Le renversement du “r” dans le titre du film, lorsque ce dernier apparaît sur l’écran, n’est d’ailleurs pas anodin. Rappelant, tour à tour, le terme “Ereh” qui en Hébreux signifie “né dans le pays”, il questionne la notion d’identité, la capacité à se sentir chez soi dans un pays étranger. Un sentiment que peut ressentir Stefan et dans une moindre mesure Shuxiu. Tout en insistant sur le fait que “Home is where I am” pour reprendre le titre du musicien électronique Superpoze.

Car Here c’est dans le même temps, un rapport à la vie. Stefan, lui, est en mouvement, ne sachant pas ce qu’il fera le lendemain, et où le mèneront les rencontres qu’il fait. Il marche, appose son rythme sur la vie et sur le déroulé du film qui prend son temps insistant sur la multiplication de plans fixes. Quelques travellings viennent malgré tout marquer l’évolution du personnage, sa mise en route, lui qui est bien souvent dans l’observation. Le film de Bas Devos est à ce titre, une œuvre picturale et esthétique qui met à l’honneur la composition des plans. Chaque plan se fait peinture et le reflet d’une ville de Bruxelles hors des sentiers battus, loin de l’agitation du monde. L’occasion pour le cinéaste de renouveler son amour pour les personnages peu représentés qui évoluent aussi dans des recoins peu médiatisés de la capitale européenne. Comme dans son précédent film, ce n’est pas la destination qui compte, mais bien le parcours nimbé de rapports humains.

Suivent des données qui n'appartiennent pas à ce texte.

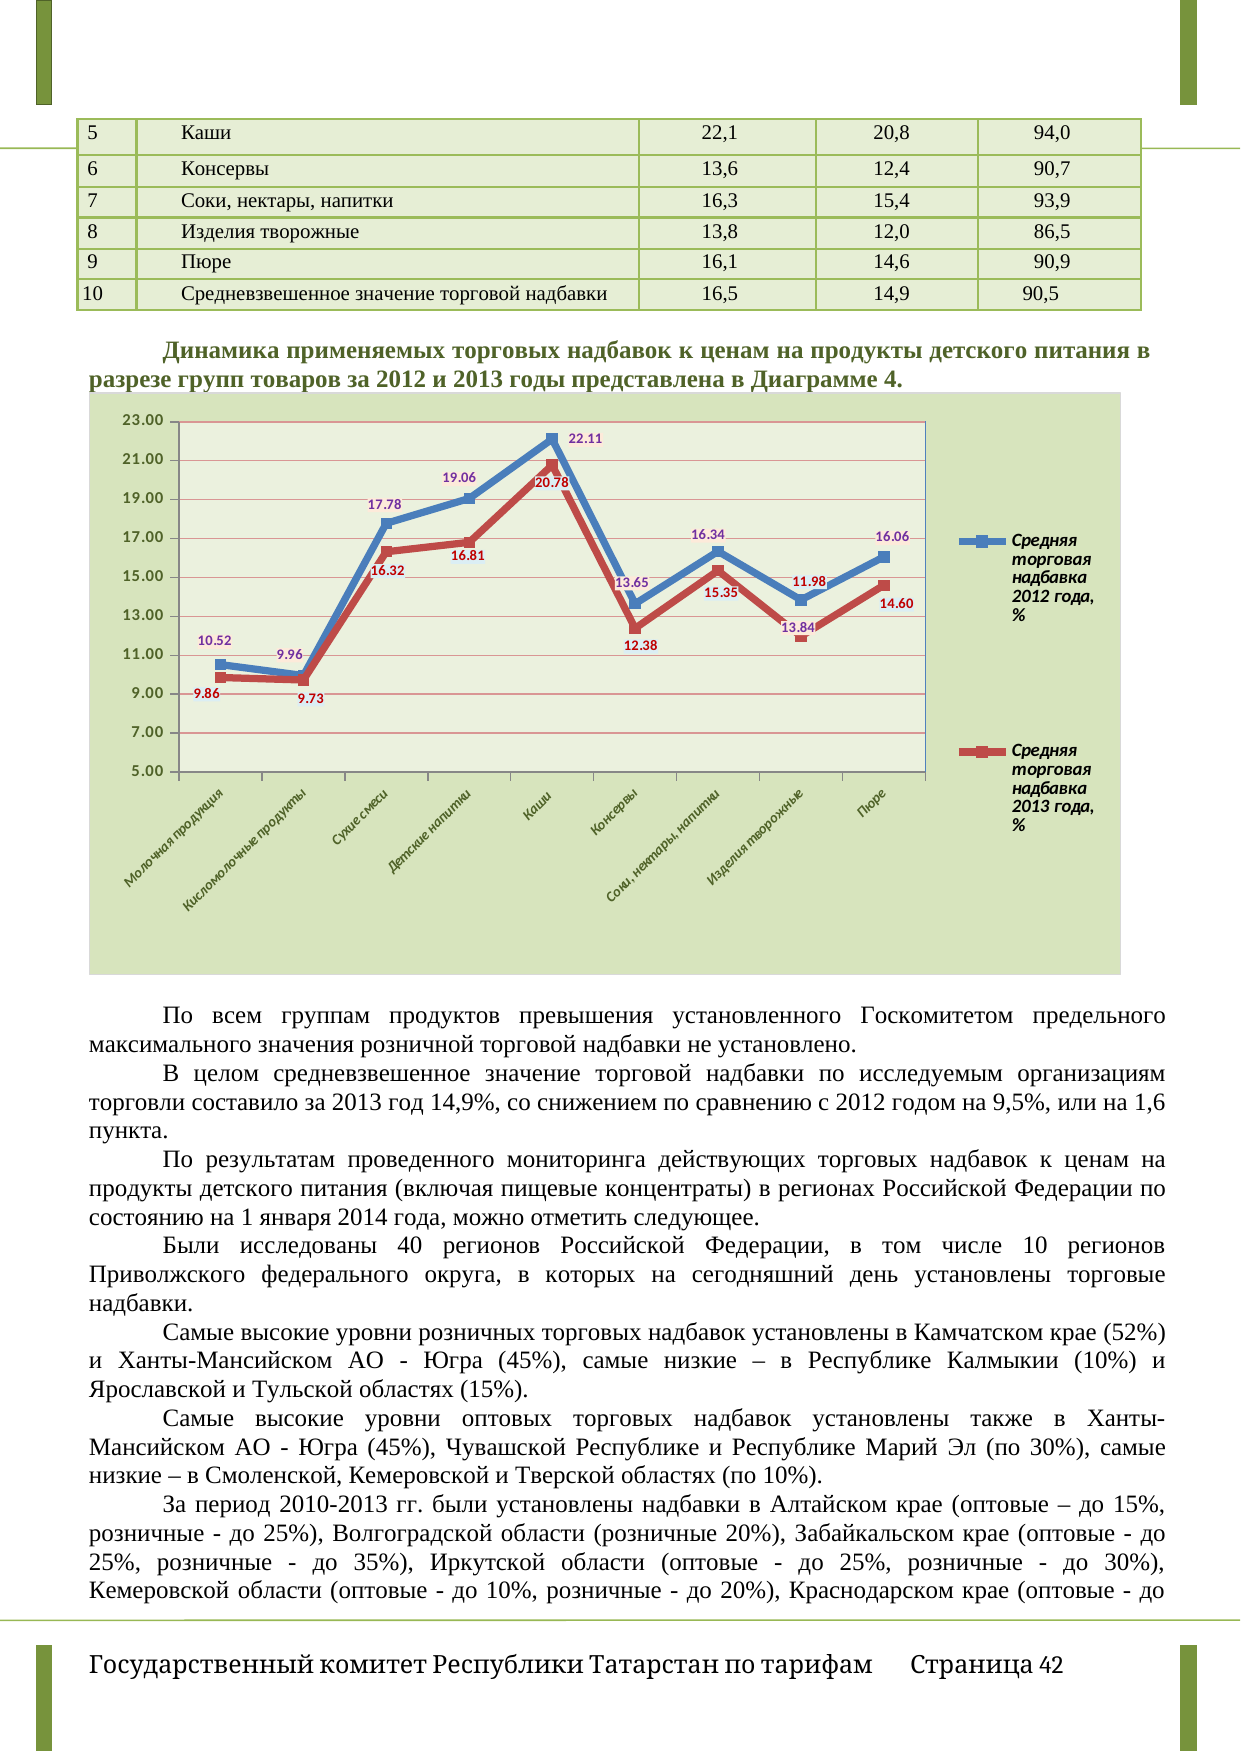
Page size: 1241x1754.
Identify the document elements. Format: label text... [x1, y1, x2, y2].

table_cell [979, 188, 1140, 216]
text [89, 1489, 1167, 1604]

La soupe que le personnage distribue aux êtres avec lesquels il prend le temps d’échanger, aux individus qu’il nous présente tour à tour (famille, amis, amour ?) est, elle aussi, porteuse de sens. “Servir la soupe” c’est se montrer complaisant, vouloir satisfaire ses proches. S'accommoder au goût des autres, les prendre en considération. Stefan prendra même le temps de se poser à observer les mousses, végétation omniprésente à côté de laquelle on passe pourtant sans jamais s’arrêter. Au même titre que Stefan et Shuxiu ? Aux ouvriers qui aux quatre coins de la ville de Bruxelles, occupent nos champs de vision ? Le film de Bas Devos, plus qu’une narration construite, est une ode à considérer le monde tel qu’il est, à vraiment voir les gens que l’on croise, à profiter des “liens faibles” qui font partie de notre journée et nous ouvrent, comme le rappelle le sociologue Mark Granovetter, à de nouveaux horizons.